World Cup champion Bode Miller, a five-event racer on the U.S. Ski Team, reports regularly from the World Cup tour for The Denver Post.
Dubai, United Arab Emirates – This is an amazing place. It’s right on the Persian Gulf, but it’s desert right up to the coastline. There are trillions of dollars of investment money floating around, and they’re building 65 to 70 huge skyscrapers all at once in a 10-square-mile radius. A city has never been built like this before. It’s just unbelievable development going on.
I came down here last Wednesday to hang out with my brother and play some golf, skipping the World Cup races last weekend in Garmisch, Germany. I’m planning on going back Wednesday, and I will race this weekend in Chamonix, France, unless the downhill training run on Thursday is canceled because of weather.
It wasn’t about “recharging my batteries.” That’s sort of a weird theory, I think, like any of the other weird theories people come up with. I just wanted to play golf. Whether I’m “recharged” or not, I don’t really think of it that way, but I got to play golf and that was good.
I wanted to see Dubai, and I wanted my brother to have a chance to go golfing, so this made sense. It was the easiest place for both of us to come and kill a few birds with one stone.
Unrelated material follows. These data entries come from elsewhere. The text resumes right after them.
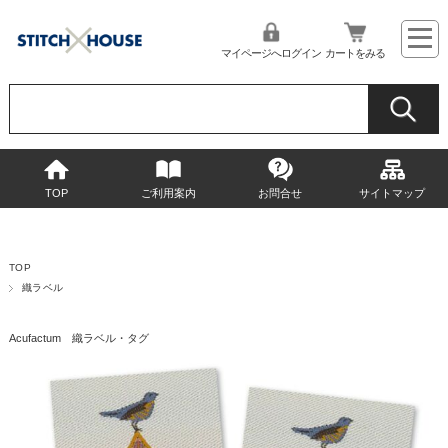
マイページへログイン
カートをみる
TOP
ご利用案内
お問合せ
サイトマップ
TOP
織ラベル
Acufactum 織ラベル・タグ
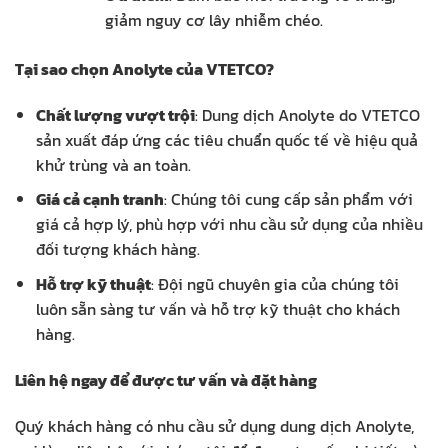
giảm nguy cơ lây nhiễm chéo.
Tại sao chọn Anolyte của VTETCO?
Chất lượng vượt trội
: Dung dịch Anolyte do VTETCO
sản xuất đáp ứng các tiêu chuẩn quốc tế về hiệu quả
khử trùng và an toàn.
Giá cả cạnh tranh
: Chúng tôi cung cấp sản phẩm với
giá cả hợp lý, phù hợp với nhu cầu sử dụng của nhiều
đối tượng khách hàng.
Hỗ trợ kỹ thuật
: Đội ngũ chuyên gia của chúng tôi
luôn sẵn sàng tư vấn và hỗ trợ kỹ thuật cho khách
hàng.
Liên hệ ngay để được tư vấn và đặt hàng
Quý khách hàng có nhu cầu sử dụng dung dịch Anolyte,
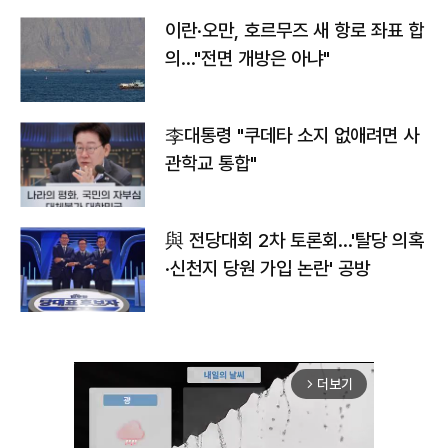
이란·오만, 호르무즈 새 항로 좌표 합
의…"전면 개방은 아냐"
李대통령 "쿠데타 소지 없애려면 사
관학교 통합"
與 전당대회 2차 토론회…'탈당 의혹
·신천지 당원 가입 논란' 공방
더보기
arrow_forward_ios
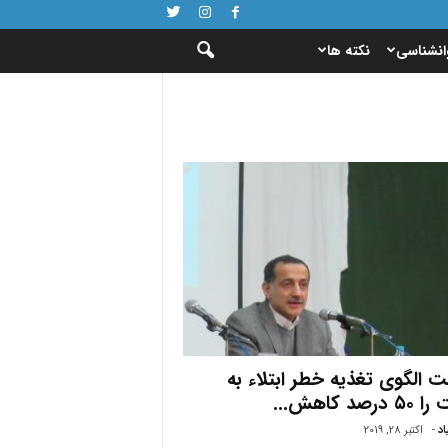
انشناسی
نکته ها
 الگوی تغذیه خطر ابتلاء به
درصد کاهش...
اد
-
اکتبر 28, 2019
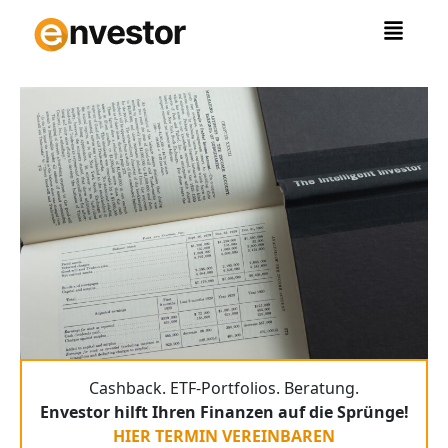
Zum
Inhalt
springen
Cashback. ETF-Portfolios. Beratung.
Envestor hilft Ihren Finanzen auf die Sprünge!
HIER TERMIN VEREINBAREN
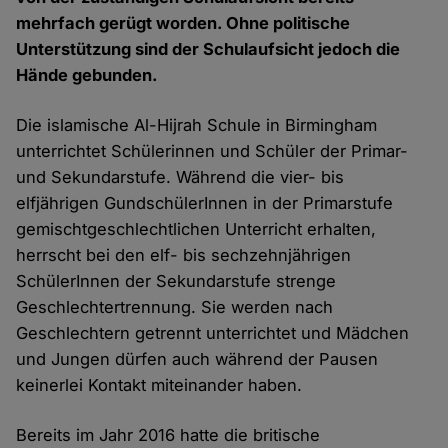
mehrfach gerügt worden. Ohne politische
Unterstützung sind der Schulaufsicht jedoch die
Hände gebunden.
Die islamische Al-Hijrah Schule in Birmingham
unterrichtet Schülerinnen und Schüler der Primar-
und Sekundarstufe. Während die vier- bis
elfjährigen GundschülerInnen in der Primarstufe
gemischtgeschlechtlichen Unterricht erhalten,
herrscht bei den elf- bis sechzehnjährigen
SchülerInnen der Sekundarstufe strenge
Geschlechtertrennung. Sie werden nach
Geschlechtern getrennt unterrichtet und Mädchen
und Jungen dürfen auch während der Pausen
keinerlei Kontakt miteinander haben.
Bereits im Jahr 2016 hatte die britische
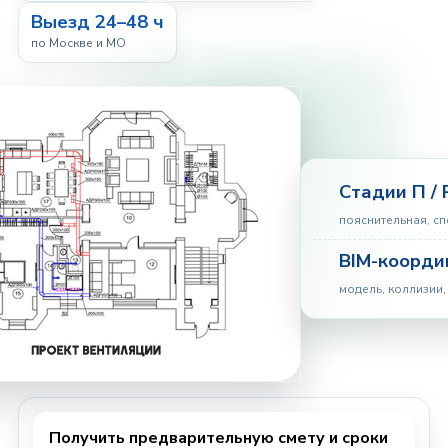
Выезд 24–48 ч
по Москве и МО
Стадии П / 
пояснительная, с
BIM-коорди
модель, коллизии,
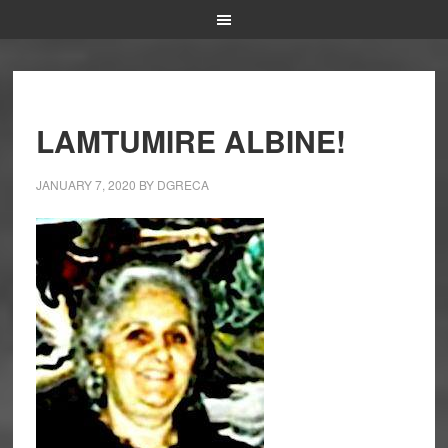
LAMTUMIRE ALBINE!
JANUARY 7, 2020
BY
DGRECA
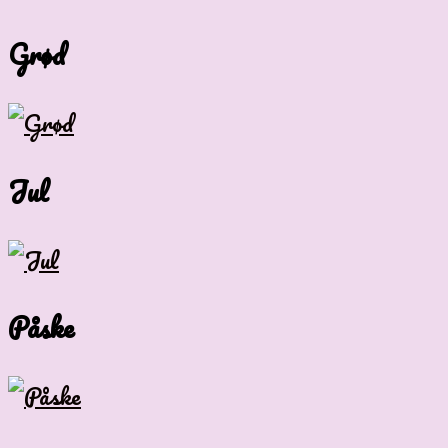
Grød
Jul
Påske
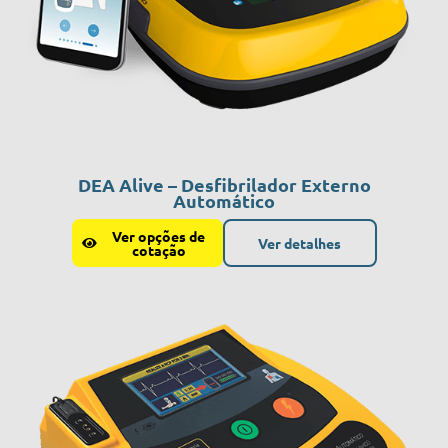
DEA Alive – Desfibrilador Externo
Automático
Ver opções de
Ver detalhes
cotação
With the Olympics just over a week away, it’s not like I’m dreading it. I maybe don’t enjoy all the media attention, but most of the reason I don’t enjoy it is because of the lack of effectiveness.
I don’t mind doing stuff if there is some effect, but as you’ve seen with the media stuff in the past, I say what I think and then it’s up to the media to make that effective. Or they can make it absolutely not effective. They choose to do the latter, and that’s what makes it not enjoyable.
It’s not that I don’t like talking to people. I don’t mind even dealing with being a role model or any of that stuff. But it’s not up to me alone to make the whole thing effective and positive, it’s up to other people also.
At the Olympics there will be a lot of media who don’t normally follow ski racing, but I can have fun with them. I try to do it in a lighthearted way. I don’t blame them for not knowing about ski racing. That’s one of the things I enjoy about the sport, that it’s not well known in the U.S. Mentally sparring with them is more fun than sparring with the same people I do all the time in Europe.